Als Erstes verliert Herr Manz die Sprache. Er kann sich nicht mehr adäquat ausdrücken. Trotzdem ist er noch sehr selbständig und gerne allein unterwegs. Doch im Café kann er nicht mehr sagen, was er möchte. Am Schalter kann er das gewünschte Billett nicht bestellen. Das führte regelmässig zu Problemen, erinnert sich seine Frau Katharina Manz. Sie ist Präsidentin des Vereins «Alzheimer Schaffhausen».

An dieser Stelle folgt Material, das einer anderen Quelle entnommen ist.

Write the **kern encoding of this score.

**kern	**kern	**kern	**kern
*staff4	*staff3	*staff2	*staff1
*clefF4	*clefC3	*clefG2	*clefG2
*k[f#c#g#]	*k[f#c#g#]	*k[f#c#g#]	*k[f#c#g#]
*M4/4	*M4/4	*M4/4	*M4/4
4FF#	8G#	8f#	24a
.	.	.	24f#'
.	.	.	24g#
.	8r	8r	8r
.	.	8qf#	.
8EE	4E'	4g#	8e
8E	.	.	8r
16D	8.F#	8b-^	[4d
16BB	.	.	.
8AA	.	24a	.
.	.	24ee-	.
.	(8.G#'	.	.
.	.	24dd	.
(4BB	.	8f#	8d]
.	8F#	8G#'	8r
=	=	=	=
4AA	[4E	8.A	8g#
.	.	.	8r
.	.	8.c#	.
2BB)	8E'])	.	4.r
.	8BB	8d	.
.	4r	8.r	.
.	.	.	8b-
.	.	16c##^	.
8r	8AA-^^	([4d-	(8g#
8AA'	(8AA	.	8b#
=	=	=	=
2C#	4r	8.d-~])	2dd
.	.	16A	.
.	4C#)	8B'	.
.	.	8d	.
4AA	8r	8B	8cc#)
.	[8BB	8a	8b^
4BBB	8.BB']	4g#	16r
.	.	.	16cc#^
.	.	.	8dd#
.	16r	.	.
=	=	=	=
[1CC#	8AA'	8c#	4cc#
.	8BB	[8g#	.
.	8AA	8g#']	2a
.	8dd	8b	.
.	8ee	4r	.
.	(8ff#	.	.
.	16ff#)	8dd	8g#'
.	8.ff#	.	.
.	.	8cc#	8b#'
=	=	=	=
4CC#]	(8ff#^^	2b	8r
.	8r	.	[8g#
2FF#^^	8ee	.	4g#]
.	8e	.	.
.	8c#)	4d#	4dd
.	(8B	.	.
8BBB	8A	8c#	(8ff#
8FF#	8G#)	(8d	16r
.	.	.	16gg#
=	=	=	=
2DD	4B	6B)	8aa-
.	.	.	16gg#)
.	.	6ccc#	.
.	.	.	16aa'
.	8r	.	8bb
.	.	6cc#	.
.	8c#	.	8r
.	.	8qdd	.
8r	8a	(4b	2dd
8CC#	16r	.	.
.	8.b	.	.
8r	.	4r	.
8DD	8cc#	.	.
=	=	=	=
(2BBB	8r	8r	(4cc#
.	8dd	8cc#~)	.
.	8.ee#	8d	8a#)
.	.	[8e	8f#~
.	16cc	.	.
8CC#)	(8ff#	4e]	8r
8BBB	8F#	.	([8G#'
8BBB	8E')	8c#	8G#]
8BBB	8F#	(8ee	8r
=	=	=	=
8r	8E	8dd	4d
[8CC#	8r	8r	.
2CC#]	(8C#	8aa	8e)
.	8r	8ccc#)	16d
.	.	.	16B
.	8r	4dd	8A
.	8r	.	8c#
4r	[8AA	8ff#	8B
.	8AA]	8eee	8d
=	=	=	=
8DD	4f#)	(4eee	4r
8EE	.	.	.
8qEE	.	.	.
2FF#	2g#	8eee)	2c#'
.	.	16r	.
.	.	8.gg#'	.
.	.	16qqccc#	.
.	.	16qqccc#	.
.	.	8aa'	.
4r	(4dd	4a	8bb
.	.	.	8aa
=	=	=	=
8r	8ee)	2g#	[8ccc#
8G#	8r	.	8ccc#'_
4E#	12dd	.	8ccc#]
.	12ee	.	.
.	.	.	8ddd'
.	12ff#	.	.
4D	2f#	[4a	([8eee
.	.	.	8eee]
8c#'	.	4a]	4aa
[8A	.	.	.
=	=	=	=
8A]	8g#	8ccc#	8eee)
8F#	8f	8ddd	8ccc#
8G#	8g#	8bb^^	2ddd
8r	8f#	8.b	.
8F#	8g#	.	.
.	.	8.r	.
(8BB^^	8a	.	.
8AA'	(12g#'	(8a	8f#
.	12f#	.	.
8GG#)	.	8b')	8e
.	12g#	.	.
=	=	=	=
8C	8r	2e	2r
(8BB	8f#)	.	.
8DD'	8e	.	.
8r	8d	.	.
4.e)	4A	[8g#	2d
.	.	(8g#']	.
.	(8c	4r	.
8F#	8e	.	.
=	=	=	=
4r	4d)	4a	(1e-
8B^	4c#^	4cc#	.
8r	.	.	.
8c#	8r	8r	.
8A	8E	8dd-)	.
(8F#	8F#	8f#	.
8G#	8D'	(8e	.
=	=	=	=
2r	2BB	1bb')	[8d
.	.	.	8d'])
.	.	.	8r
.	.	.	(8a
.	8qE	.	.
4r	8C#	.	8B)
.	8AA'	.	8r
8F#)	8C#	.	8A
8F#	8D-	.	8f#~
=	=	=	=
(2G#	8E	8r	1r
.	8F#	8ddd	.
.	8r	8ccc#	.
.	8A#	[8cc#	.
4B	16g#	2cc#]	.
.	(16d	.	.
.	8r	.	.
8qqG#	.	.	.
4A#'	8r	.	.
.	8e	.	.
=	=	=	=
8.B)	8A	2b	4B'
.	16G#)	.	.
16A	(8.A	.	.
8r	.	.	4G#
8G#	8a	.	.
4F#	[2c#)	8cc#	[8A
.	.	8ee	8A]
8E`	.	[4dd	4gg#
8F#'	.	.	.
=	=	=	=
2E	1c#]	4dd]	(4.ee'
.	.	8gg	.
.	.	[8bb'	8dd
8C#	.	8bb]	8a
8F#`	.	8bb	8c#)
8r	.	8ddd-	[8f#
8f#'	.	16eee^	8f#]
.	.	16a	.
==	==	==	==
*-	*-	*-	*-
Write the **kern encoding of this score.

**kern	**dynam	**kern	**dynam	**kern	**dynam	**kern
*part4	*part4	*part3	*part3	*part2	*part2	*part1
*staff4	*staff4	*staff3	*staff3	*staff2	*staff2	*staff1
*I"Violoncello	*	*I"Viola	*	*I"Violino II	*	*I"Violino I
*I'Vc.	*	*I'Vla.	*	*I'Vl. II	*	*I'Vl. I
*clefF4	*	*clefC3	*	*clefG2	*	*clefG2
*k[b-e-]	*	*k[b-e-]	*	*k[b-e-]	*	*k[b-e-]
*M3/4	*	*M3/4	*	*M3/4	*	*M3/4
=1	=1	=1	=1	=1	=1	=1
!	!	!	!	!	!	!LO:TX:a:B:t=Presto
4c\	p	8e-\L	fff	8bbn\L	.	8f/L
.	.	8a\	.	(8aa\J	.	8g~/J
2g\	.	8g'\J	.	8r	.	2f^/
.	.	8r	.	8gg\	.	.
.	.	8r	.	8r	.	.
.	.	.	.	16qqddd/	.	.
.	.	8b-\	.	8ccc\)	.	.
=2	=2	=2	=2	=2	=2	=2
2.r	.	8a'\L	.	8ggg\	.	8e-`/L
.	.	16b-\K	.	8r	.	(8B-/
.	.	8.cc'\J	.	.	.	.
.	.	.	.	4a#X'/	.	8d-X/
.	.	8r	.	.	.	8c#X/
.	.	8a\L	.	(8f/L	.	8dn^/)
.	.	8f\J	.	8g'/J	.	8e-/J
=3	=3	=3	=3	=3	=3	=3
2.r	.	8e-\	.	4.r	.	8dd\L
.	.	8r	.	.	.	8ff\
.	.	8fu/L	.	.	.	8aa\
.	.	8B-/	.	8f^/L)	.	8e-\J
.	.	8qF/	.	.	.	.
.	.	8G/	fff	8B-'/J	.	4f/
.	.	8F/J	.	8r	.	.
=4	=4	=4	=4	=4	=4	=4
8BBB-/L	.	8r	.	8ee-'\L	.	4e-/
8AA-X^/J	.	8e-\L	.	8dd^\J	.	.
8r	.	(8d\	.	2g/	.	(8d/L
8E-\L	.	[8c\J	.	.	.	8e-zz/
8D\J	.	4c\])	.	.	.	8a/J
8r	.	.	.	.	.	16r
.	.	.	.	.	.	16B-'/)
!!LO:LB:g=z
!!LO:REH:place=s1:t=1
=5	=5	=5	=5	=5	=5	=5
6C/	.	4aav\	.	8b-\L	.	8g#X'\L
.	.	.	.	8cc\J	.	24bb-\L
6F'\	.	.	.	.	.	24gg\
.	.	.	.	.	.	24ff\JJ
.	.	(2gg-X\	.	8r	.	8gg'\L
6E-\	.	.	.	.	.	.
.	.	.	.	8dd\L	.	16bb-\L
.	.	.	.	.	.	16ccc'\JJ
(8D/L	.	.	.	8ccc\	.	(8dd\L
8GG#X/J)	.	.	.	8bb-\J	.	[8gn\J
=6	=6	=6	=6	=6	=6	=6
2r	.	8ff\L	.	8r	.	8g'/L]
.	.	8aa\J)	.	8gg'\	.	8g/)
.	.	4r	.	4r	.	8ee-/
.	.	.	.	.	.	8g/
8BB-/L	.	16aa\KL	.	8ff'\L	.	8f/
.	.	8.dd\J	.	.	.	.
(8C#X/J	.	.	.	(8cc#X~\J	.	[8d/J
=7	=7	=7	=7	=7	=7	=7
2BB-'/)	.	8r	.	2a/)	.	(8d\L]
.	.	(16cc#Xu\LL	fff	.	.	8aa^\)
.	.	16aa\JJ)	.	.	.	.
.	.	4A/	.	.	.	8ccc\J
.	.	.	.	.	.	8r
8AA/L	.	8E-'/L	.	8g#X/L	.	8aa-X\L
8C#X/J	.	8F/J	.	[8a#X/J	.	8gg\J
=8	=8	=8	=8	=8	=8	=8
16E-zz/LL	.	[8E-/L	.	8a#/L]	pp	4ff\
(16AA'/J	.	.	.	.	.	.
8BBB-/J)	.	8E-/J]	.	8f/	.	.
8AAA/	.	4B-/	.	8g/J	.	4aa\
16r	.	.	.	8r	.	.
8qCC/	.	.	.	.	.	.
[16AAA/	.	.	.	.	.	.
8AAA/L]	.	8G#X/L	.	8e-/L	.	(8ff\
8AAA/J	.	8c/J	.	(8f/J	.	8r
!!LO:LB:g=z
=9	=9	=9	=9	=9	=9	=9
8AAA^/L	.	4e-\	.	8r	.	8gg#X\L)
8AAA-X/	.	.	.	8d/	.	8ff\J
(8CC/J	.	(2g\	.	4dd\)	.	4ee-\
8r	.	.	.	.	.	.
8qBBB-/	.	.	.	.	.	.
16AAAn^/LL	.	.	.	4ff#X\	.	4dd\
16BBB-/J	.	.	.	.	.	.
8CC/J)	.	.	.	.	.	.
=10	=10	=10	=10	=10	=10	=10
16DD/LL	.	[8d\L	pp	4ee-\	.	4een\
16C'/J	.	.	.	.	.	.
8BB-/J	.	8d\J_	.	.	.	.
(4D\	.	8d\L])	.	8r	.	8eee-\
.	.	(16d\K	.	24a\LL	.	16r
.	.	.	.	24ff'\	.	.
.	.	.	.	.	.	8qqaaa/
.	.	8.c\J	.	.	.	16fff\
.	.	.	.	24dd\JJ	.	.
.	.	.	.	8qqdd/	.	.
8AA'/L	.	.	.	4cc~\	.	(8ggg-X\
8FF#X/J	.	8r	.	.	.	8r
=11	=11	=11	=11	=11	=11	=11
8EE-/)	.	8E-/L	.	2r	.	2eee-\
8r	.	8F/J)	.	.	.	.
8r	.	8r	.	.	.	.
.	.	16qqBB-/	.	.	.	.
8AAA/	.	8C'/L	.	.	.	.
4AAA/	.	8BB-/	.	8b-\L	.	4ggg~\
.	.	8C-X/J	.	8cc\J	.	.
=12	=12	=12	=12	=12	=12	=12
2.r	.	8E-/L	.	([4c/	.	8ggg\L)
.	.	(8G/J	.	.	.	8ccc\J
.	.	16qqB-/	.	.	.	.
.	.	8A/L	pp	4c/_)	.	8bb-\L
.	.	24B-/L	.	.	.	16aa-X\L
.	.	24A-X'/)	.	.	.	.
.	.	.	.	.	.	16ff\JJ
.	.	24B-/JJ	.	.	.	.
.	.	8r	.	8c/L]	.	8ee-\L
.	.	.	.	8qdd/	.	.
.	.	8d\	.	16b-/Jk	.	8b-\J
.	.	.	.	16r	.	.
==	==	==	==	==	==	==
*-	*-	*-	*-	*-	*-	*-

«Manchmal kam er mit Bussen nach Hause, weil er seine Jahreskarte im Bus nicht zeigen wollte.» Herr Manz hatte nicht mehr verstanden, was der Kontrolleur von ihm wollte. Und: Der Kontrolleur hatte nicht erkannt, dass Herr Manz Alzheimer hatte. In manchen Läden kassierte Herr Manz gar Hausverbot, weil er das Geschäft verlassen hatte, ohne zu bezahlen. Frau Manz musste handeln. Sie nahm mit jedem Geschäft Kontakt auf und versuchte, das Problem zu lösen.
Wenn die Kundin während des Haareschneidens aufsteht und gehen will. Was dann?
«Um dies kommen die Angehörigen kaum herum», sagt sie. Die Krankheit geheim halten zu wollen, liege nicht mehr drin. «Ausser man schliesst sich zu Hause ein und lässt den Partner nicht mehr von der Hand. Wer kann das und wer will das?», fragt sie rhetorisch. «Wir arbeiten deshalb daran, die Krankheit zu entstigmatisieren.» Kein Mensch könne etwas dafür, dement zu sein. «Damit ein dementer Mensch ein Teil der Gesellschaft bleiben kann, braucht es Offenheit. Das geht nicht ohne Gespräche untereinander. »
Ein Podium des Vereins «Alzheimer Schaffhausen» soll das Thema zudem der Allgemeinheit bekannter machen. Eingeladen sind unter anderem ein Coiffeur, eine Polizistin und ein Bankangestellter. Denn wie sollen Dienstleister oder Behörden mit Kundinnen und Kunden umgehen, die seltsam reagieren? «Wenn ein Coiffeur nicht weiss, dass die Kundin dement ist, kann es zu Reaktionen kommen, die für ihn völlig überraschend und unverständlich sind.»
Nicht jeder Mensch ist betrunken. Er könnte auch dement sein.
Wenn die Kundin während des Haareschneidens zum Beispiel aufsteht, und samt dem Umhang gehen will. Was dann? «Einerseits geht es um Sensibilisierung», erklärt Katharina Manz. «Nicht jeder Mensch ist betrunken, verwirrt oder geistig nicht auf der Höhe. Es könnte auch eine Demenz sein.» Andererseits hilft es, wenn die Angehörigen die Läden informieren und eine Telefonnummer hinterlassen, falls es Probleme gibt. Oder den Partner oder die Partnerin mit einem Armband mit Name, Adresse und Telefonnummer ausstatten und einem Hinweis, dass es sich um eine demente Person handelt. «Eine pfannenfertige Lösung gibt es nicht.»
Immer mehr Menschen erkranken an Demenz
In der Schweiz hat die absolute Anzahl an Menschen mit Demenz in den letzten Jahren stetig zugenommen. Hauptgrund ist die demografische Entwicklung der Bevölkerung, die immer älter wird. Denn der grösste Risikofaktor, an einer Demenz zu erkranken, ist das Alter.
Bei den unter 70-Jährigen sind nur wenige Personen von Demenz betroffen. Die meisten Menschen mit Demenz sind über 80 Jahre alt. Frauen sind deutlich häufiger von Demenz betroffen als Männer.